I’ve read a few articles by Paul Thompson about his dental ordeal, most recently “It’s Like Pulling Teeth“. I feel his pain. Or I should say, I used to feel his pain. A few years ago, I had all my upper teeth pulled. After years of acid reflux disease (which I cured myself of, by the way) damage, there wasn’t enough of my real teeth left to save even if I wanted to save them. I still have most of my lower teeth, but I’m losing them one by one. Usually at a rate of one every couple of years. I don’t miss any of them because I can’t remember not having pain in one tooth or another as far back as the day I joined the military (and that was more than 36 years ago).
Why do Dentists Check for Hypertension?
It’s simple. They don’t want us to have a stroke while they’re torturing us with their equipment. Most of the time, it does indeed feel like torture and it doesn’t matter if they’re cleaning teeth, filling teeth or pulling teeth. There’s one thing I found out the last time I had a lower tooth pulled. A lot of the pain was caused by an infection around the tooth being extracted. I’m told more people (at my age) have infections than people who don’t.
It was so bad the first time I tried to get a certain tooth pulled that the dentist refused to go any further. I was juiced up with the numbing agent and it still hurt like hell. I went home and took vitamin C (ascorbic acid) tablets every day for over a month before I went back to the dentist. It didn’t hurt at all on the second try.
I remember when hypertension was called high blood pressure. It still is in some circles, just not in dentist circles. Every time I go to a dentist, I’m checked for hypertension and they always tell me I have borderline hypertension.
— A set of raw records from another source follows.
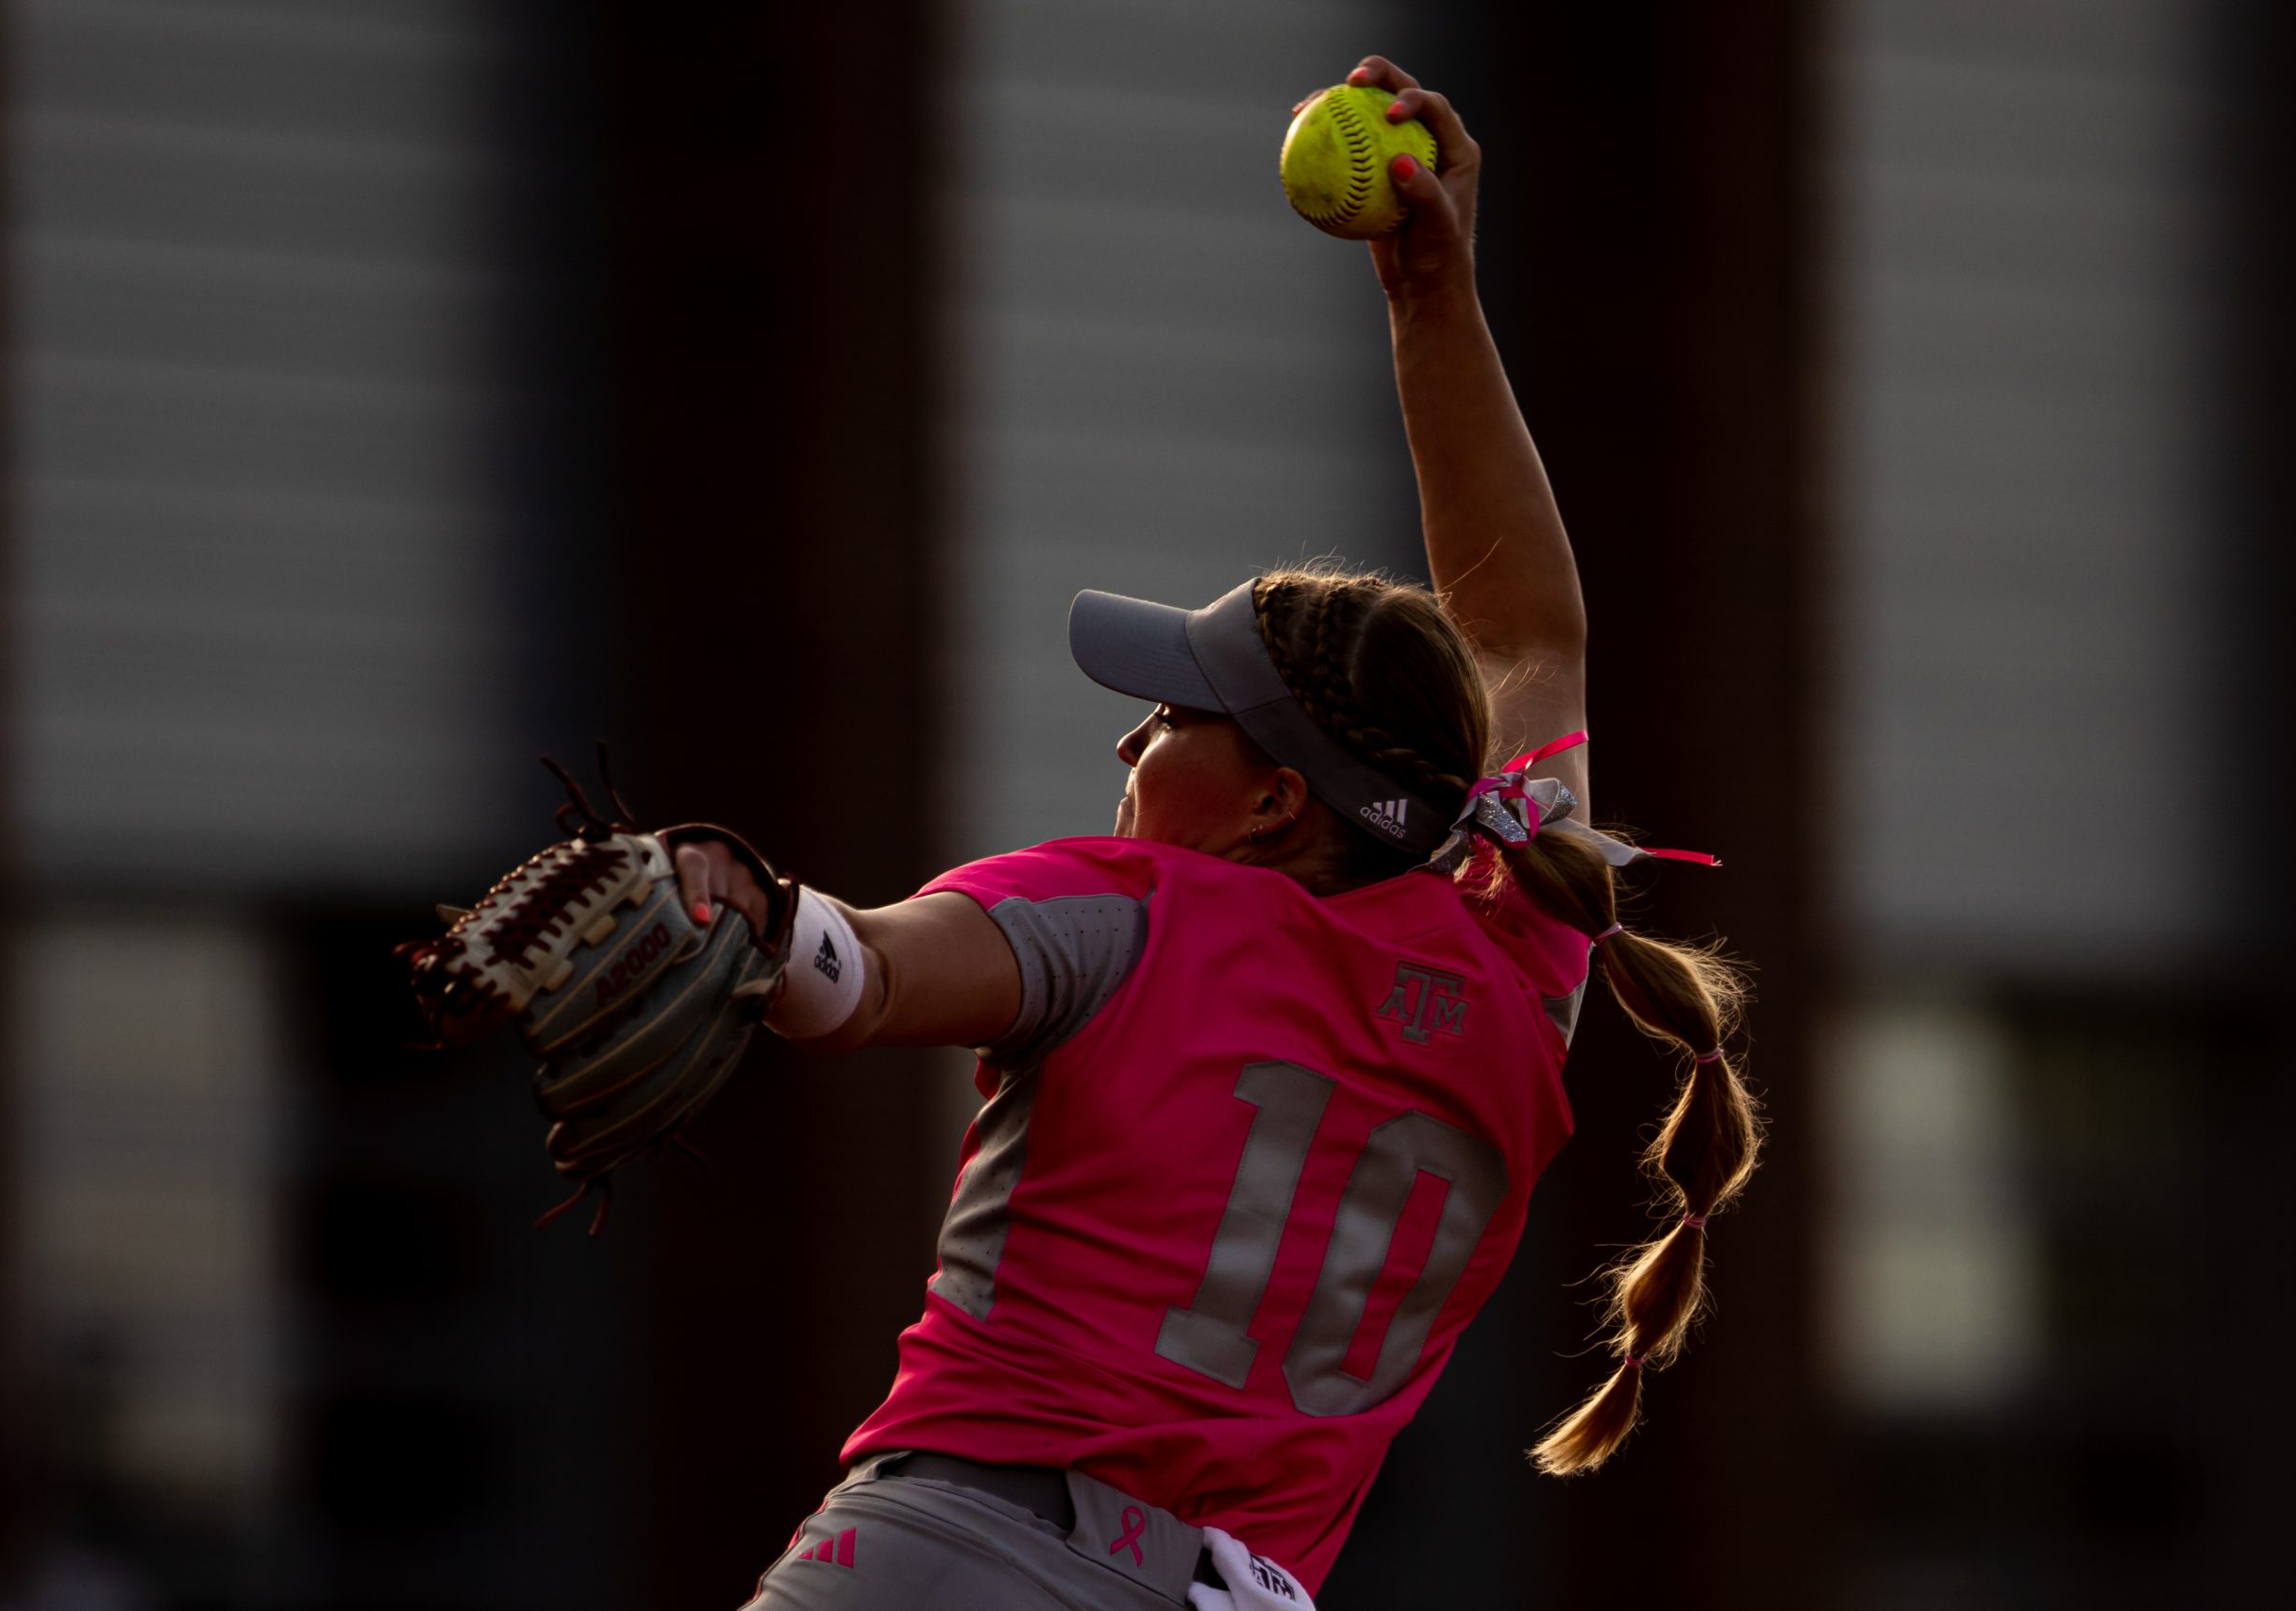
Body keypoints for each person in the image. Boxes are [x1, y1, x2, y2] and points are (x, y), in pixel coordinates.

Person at [683, 55, 1762, 1611]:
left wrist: (734, 903)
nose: (1131, 736)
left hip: (960, 1557)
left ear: (1275, 798)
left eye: (1178, 712)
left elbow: (857, 973)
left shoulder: (1134, 911)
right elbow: (1530, 630)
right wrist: (1433, 294)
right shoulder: (1519, 973)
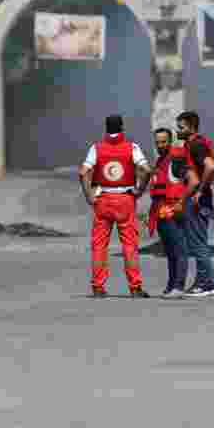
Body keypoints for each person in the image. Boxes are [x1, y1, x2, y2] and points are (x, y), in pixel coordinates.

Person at [79, 114, 152, 298]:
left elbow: (83, 172)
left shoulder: (96, 148)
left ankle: (98, 286)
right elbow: (146, 169)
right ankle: (135, 287)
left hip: (103, 199)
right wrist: (140, 190)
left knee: (99, 245)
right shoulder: (131, 147)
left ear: (106, 128)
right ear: (122, 128)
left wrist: (89, 195)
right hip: (125, 199)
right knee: (129, 245)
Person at [175, 110, 214, 297]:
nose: (178, 131)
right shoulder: (197, 144)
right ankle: (205, 282)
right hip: (201, 198)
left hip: (197, 200)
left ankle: (206, 284)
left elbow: (210, 167)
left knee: (198, 244)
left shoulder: (196, 145)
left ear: (191, 127)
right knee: (199, 242)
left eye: (181, 127)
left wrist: (199, 191)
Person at [147, 128, 189, 299]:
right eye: (157, 142)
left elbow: (190, 180)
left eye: (163, 142)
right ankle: (171, 284)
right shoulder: (160, 162)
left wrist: (181, 203)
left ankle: (179, 286)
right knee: (170, 252)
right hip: (161, 212)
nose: (160, 145)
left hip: (173, 211)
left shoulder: (176, 160)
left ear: (170, 141)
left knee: (179, 250)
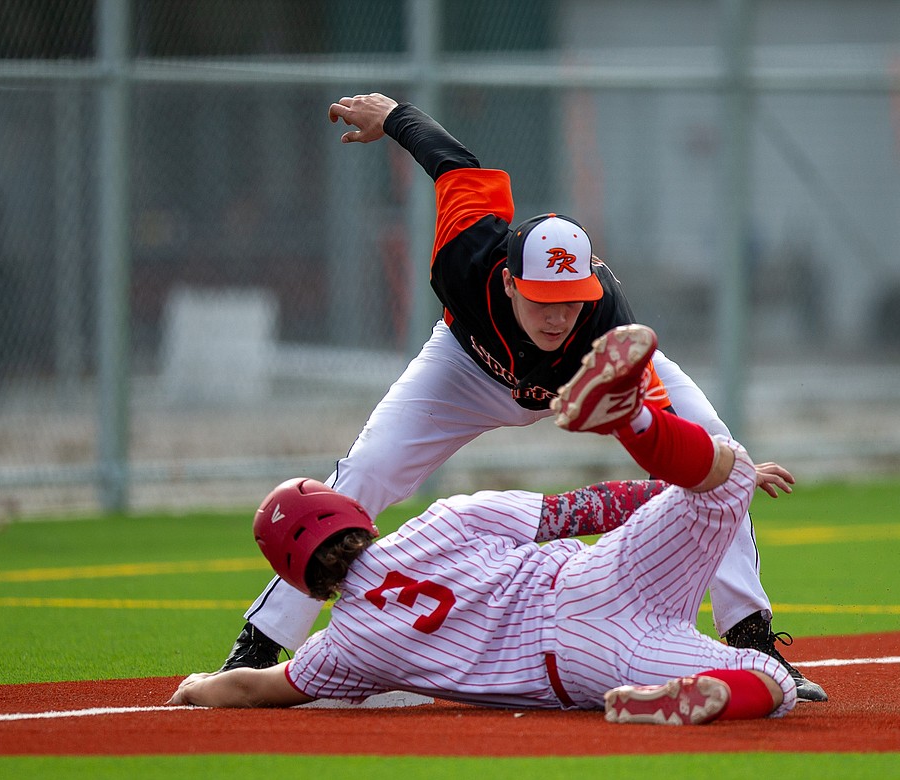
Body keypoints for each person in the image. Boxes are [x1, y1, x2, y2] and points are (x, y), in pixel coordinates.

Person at [219, 91, 827, 702]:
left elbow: (669, 440)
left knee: (721, 451)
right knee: (367, 468)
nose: (559, 313)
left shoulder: (608, 329)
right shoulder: (467, 254)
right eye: (541, 297)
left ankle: (750, 636)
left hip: (580, 381)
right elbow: (456, 165)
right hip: (466, 368)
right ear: (509, 281)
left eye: (572, 297)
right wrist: (396, 119)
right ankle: (261, 640)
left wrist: (719, 470)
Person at [171, 325, 798, 724]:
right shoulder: (443, 521)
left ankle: (699, 694)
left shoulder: (344, 647)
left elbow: (254, 690)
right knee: (730, 472)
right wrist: (693, 488)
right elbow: (584, 510)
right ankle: (634, 422)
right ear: (350, 514)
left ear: (299, 579)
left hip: (578, 662)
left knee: (762, 684)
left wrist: (199, 686)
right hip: (597, 576)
Well, do I have hypertension or not? That’s the question I always ask and they always repeat themselves. That’s when I look at their readings and the chart that tells them where the border is. I’ve always been below that mark, so I’ve never had hypertension. Nevertheless, I act like I do when I’m at home and I do things that are supposed to lower it. Like getting some form of exercise every single day. Drinking tanglad (lemon grass) tea a few times a week. You know, things like that. Actually, I don’t have to seek exercise. My knees tell me that going up and down the stairs in my house is more than enough exercise every day. Still, I like to get out and take a walk down the street almost every day when it isn’t raining.
If I ever really do cross the border into hypertension country, I’ll probably choose to buy the over-the-counter hypertension medicine (sildenafil). I’m sure I’d enjoy the primary side effect as much as lowering or eradicating hypertension. It’s also cheaper now that you can buy it generically than when it was still under a Pfizer patent.
My mother-in-law takes prescription hypertension medicine and it’s way more expensive. I’m almost sure what would work for me wouldn’t work for her. I’m old, but she’s ancient.